Testo in esame >>

Dal magazine – edizione marzo/aprile 2026
I gestori idrici della Toscana, riuniti in Confservizi Cispel Toscana, parteciperanno congiuntamente al Servizi a Rete TOUR 2026 per valorizzare il livello di sviluppo raggiunto dal servizio idrico regionale. L’iniziativa sarà anche l’occasione per condividere i risultati conseguiti negli ultimi anni e confrontarsi sulle principali sfide attuali, tra cui la digitalizzazione delle reti, i nuovi processi di depurazione e le direttive su acque reflue e acque potabili. Ne abbiamo discusso con Roberto Renai, Coordinatore Acqua di Confservizi Cispel Toscana e Presidente di Acquedotto del Fiora.
Nel 2025 i gestori idrici toscani hanno realizzato interventi di sostituzione e digitalizzazione delle reti grazie al PNRR. Quali risultati sono stati raggiunti?
L’impegno dei gestori idrici toscani rispetto al PNRR è stato massimo fin dall’inizio e complessivamente i progetti finanziati, che dovranno concludersi entro il 2026, ammontano a circa 450 milioni di euro, con un contributo PNRR di quasi 300 milioni. Al momento non disponiamo ancora di dati definitivi, che avremo a conclusione della misura, ma considerando l’insieme dei progetti si può contare che saranno sostituiti sull’intero territorio regionale oltre 170 chilometri di condotte. Siamo di fronte ad una mole straordinaria di investimenti improntati alla qualità del servizio, alla sostenibilità e all’innovazione. Tra questi la distrettualizzazione delle reti, l’installazione dei noise logger, insieme ad interventi di gestione della pressione che ne consentono la stabilizzazione e riducono il rischio di problematiche sulla rete ed eventuali conseguenti disservizi, incrementando la vita utile delle tubazioni.

Voci riportate >>

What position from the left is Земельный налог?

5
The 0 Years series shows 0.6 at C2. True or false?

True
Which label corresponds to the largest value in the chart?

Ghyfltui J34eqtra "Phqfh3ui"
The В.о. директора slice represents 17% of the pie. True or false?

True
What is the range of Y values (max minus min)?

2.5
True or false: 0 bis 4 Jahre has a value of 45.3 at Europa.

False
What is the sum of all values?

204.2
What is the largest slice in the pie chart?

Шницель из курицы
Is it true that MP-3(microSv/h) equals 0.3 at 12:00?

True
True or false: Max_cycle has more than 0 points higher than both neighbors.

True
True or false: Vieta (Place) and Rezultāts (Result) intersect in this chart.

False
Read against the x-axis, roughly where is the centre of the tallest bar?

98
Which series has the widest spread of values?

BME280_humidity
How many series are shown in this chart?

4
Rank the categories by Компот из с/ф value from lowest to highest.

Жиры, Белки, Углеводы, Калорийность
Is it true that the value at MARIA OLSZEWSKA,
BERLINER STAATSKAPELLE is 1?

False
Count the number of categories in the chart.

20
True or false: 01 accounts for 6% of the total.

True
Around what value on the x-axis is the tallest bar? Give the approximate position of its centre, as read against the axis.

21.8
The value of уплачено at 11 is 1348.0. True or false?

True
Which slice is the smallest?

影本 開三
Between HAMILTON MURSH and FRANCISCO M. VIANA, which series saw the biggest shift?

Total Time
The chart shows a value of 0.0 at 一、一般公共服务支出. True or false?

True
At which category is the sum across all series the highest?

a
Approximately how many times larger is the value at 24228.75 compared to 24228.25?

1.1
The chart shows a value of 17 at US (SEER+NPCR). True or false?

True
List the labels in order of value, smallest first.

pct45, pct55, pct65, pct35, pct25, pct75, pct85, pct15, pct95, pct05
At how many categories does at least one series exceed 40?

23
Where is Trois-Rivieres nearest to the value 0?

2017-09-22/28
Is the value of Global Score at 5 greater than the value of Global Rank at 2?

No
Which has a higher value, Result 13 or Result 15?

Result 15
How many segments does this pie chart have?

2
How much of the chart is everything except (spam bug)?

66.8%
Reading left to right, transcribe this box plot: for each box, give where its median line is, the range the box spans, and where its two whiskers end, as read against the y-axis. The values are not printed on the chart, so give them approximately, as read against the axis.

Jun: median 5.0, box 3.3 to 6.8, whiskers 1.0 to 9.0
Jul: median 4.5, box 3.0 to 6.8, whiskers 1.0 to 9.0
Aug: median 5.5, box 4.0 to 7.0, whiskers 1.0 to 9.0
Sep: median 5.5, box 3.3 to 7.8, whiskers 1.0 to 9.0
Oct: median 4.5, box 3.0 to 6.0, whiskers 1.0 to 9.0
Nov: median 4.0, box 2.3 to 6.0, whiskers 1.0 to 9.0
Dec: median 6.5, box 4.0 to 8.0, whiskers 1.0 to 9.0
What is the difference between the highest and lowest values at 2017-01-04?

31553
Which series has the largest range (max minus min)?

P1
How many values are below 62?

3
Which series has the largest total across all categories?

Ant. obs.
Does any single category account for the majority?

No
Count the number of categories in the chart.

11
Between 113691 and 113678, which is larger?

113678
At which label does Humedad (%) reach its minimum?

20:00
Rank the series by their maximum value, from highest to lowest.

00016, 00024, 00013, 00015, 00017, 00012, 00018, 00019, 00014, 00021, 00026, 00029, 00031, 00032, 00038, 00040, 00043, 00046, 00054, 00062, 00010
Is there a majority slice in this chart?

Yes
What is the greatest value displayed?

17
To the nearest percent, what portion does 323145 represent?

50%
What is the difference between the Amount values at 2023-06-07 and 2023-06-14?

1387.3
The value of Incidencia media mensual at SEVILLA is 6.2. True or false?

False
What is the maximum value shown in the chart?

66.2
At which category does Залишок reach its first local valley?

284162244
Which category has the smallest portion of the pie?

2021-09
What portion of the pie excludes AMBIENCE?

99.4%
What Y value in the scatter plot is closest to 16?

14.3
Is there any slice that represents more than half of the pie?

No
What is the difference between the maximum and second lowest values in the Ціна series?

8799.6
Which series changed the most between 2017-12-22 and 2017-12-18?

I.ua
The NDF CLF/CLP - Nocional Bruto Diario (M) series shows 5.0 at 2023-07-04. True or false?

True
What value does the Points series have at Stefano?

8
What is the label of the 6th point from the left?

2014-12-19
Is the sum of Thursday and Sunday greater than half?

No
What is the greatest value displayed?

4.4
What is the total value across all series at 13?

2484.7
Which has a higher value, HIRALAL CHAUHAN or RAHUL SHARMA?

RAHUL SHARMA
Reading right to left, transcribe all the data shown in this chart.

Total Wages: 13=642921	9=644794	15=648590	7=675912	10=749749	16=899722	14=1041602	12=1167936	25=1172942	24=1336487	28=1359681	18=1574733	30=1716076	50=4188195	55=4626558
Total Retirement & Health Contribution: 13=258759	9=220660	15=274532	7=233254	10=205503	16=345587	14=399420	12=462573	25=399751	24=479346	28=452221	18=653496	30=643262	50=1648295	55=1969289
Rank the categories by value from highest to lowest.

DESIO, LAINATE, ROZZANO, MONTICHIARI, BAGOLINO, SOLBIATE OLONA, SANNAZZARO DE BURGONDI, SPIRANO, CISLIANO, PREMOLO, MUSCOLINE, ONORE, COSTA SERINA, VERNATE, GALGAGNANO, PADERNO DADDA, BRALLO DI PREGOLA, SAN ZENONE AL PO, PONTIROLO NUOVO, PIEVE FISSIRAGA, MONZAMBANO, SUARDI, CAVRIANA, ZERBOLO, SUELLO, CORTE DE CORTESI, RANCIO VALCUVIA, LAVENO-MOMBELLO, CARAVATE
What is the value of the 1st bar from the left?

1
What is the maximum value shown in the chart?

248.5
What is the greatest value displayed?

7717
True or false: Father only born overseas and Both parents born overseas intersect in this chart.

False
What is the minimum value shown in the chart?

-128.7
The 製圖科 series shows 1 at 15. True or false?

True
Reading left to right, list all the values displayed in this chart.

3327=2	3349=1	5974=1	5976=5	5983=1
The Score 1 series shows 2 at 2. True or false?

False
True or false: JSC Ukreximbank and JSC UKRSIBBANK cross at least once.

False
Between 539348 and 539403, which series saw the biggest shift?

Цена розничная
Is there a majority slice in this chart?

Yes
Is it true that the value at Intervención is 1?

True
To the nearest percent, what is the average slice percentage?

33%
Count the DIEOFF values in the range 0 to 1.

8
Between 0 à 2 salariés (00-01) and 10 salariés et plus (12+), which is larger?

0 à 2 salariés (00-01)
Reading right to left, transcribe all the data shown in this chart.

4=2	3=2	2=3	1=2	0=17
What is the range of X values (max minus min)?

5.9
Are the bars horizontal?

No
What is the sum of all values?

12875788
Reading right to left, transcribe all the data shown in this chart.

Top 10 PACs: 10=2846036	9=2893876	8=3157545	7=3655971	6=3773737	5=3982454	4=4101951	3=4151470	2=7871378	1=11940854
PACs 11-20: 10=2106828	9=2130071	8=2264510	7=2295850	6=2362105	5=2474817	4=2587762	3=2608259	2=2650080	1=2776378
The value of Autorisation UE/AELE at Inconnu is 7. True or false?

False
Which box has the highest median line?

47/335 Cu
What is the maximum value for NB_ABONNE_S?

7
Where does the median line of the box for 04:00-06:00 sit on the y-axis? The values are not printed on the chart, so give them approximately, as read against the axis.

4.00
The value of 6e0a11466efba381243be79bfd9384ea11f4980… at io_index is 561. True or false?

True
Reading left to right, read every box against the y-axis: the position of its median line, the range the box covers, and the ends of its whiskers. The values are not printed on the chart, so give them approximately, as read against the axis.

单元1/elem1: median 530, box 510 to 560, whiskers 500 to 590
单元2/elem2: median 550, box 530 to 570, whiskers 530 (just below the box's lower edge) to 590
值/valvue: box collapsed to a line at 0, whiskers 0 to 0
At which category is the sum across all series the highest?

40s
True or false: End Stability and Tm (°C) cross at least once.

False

Cosa fare >>
A. Copia dal testo sui gestori idrici toscani tutto ciò che va da "Dal magazine –" fino a "sono stati raggiunti?".
B. Secondo il testo sui gestori idrici toscani, quanti chilometri di condotte saranno sostituiti sull'intero territorio regionale?
C. Prosegui l'intervista sui gestori idrici toscani a partire dall'ultima frase riportata.

Risposte >>
A.
Dal magazine – edizione marzo/aprile 2026
I gestori idrici della Toscana, riuniti in Confservizi Cispel Toscana, parteciperanno congiuntamente al Servizi a Rete TOUR 2026 per valorizzare il livello di sviluppo raggiunto dal servizio idrico regionale. L’iniziativa sarà anche l’occasione per condividere i risultati conseguiti negli ultimi anni e confrontarsi sulle principali sfide attuali, tra cui la digitalizzazione delle reti, i nuovi processi di depurazione e le direttive su acque reflue e acque potabili. Ne abbiamo discusso con Roberto Renai, Coordinatore Acqua di Confservizi Cispel Toscana e Presidente di Acquedotto del Fiora.
Nel 2025 i gestori idrici toscani hanno realizzato interventi di sostituzione e digitalizzazione delle reti grazie al PNRR. Quali risultati sono stati raggiunti?

B. Oltre 170 chilometri.

C.
Quali sono i programmi comuni che vengono portati avanti dai gestori associati a Confservizi Cispel Toscana?
Il panorama dei gestori toscani è differenziato, alcuni hanno partner industriali, altri sono completamente pubblici, ma ciò non ha impedito di lavorare insieme e la dimostrazione è la collaborazione che da sempre anima il coordinamento acqua all’interno dell’associazione. Dal tavolo legale all’acquisto dell’energia, passando per il coordinamento industriale e tante altre azioni che svolgiamo, facendo squadra nei confronti delle istituzioni locali e nazionali, per contribuire ad uniformare al meglio le norme con le esigenze del servizio offerto alla comunità. Confservizi Cispel Toscana è diventato e sta diventando sempre più un luogo di aggregazione, la casa delle aziende idriche toscane, e riteniamo utile nel prossimo futuro rafforzare ulteriormente questa prospettiva con una visione unitaria delle strategie regionali.
Con la vostra partecipazione al Servizi a Rete Tour illustrerete i vostri progetti futuri?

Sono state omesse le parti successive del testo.